Lauren Ingeno of Inside Higher Ed files this report:

Students at San Jose State University want to know why a faculty member who — according to a university report — admitted to kissing and touching a student is still teaching.

More than 600 supporters have signed a petition on change.org demanding the “immediate removal” of a part-time faculty member at San Jose State University.

The petition was in response to an NBC Bay Area Investigative Unit news segment that aired in May. A female student, who wished to remain anonymous, told NBC that Jeffry Mathis — a part-time lecturer in the kinesiology department — sexually assaulted her.

After a police investigation, no charges were filed. NBC Bay Area obtained a copy of a confidential investigation report written by the university. The report said that although evidence of assault couldn’t be found, Mathis admitted to “kissing and touching the [student] sexually although stating it was consensual.”

Mathis did not comment to NBC on whether or not he was disciplined by university officials.

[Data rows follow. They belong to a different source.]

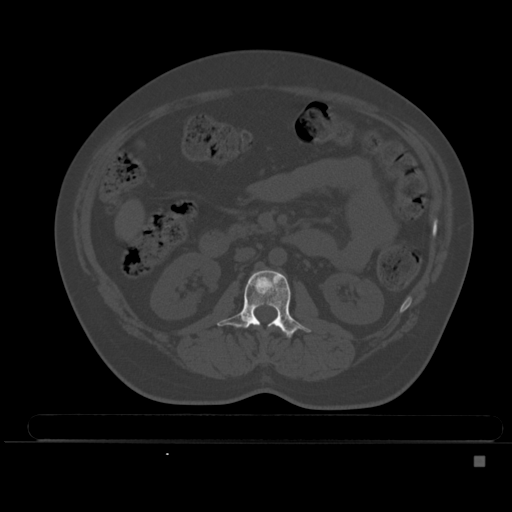
CT including the spine, one axial slice. Slice 176 of 495 in the series (ordered by position). Bone window (W 1800 / L 400 HU). 1.5 mm slice thickness. 512 × 512 image matrix, field of view 404 × 404 mm. Patient: female, 33 years. Case-level facts recorded for this patient, not image findings: primary cancer: breast.
Outlined on this slice (semi-automatic segmentation, software-assisted and operator-edited):
- L1 vertebra: box from (x=281, y=329) to (x=284, y=333) px
- L2 vertebra: (x=217, y=270)–(x=310, y=339)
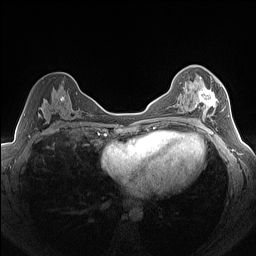
Breast MRI (dynamic contrast-enhanced), one axial slice; slice 82 of 160 in the series (ordered by position); dynamic contrast-enhanced series, time point 2 of 7 at this slice position (early post-contrast); 1.5 T; TE 1.4 ms, TR 5 ms; 1.3 mm slice thickness; 256 × 256 image matrix, field of view 320 × 320 mm. Female patient.
Outlined on this slice (semi-automatically segmented with operator editing):
- enhancing-tissue mask used for the functional tumour volume (all voxels passing the contrast-enhancement thresholds inside the analysis volume; usually the tumour): box from (x=188, y=78) to (x=224, y=123) px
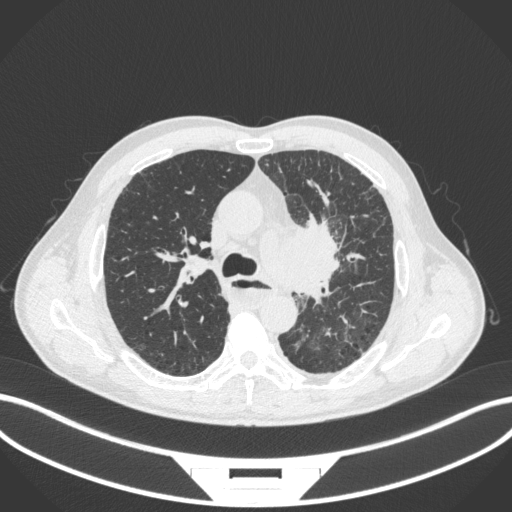
Chest CT, one axial slice. Position 255 of 411 along the scan axis. Lung window (W 1500 / L -600 HU). 1 mm slice thickness. 512 × 512 image matrix, field of view 400 × 400 mm. Male patient, age 57 years. From the clinical record (not read from this slice): clinical TNM (as recorded): T2a N1 M0.
Outlined on this slice (rectangle marked by the reading radiologist):
- lung tumour (recorded histology: squamous cell carcinoma): bounding box <262,216,350,301> (left, top, right, bottom; pixels)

….According to NBC Bay Area, despite Mathis’s admittance to “consensual” kissing and touching, the San Jose State report stated “there is insufficient evidence against [Mathis] to substantiate the claim of sexual harassment and sexual assault.” The report continues, “Whether or not their actions were consensual in this instance, his position is one of power over the students in his classroom” and he has a “duty not to allow situations to develop where a student could feel compelled to ‘consent’ to activities they would not otherwise agree to in order to be successful in his class.”

It concludes that Mathis “did violate his professional responsibility not to exploit the situation he found himself in and become intimate” with the student.

Bassett said the fact that Mathis admitted to having sexual contact with the student and that the report was not made known to the students outraged her. “This is one extremely actionable case that they could have resolved really easily when the professor admitted that he had done something wrong, and there were no repercussions whatsoever,” Bassett said.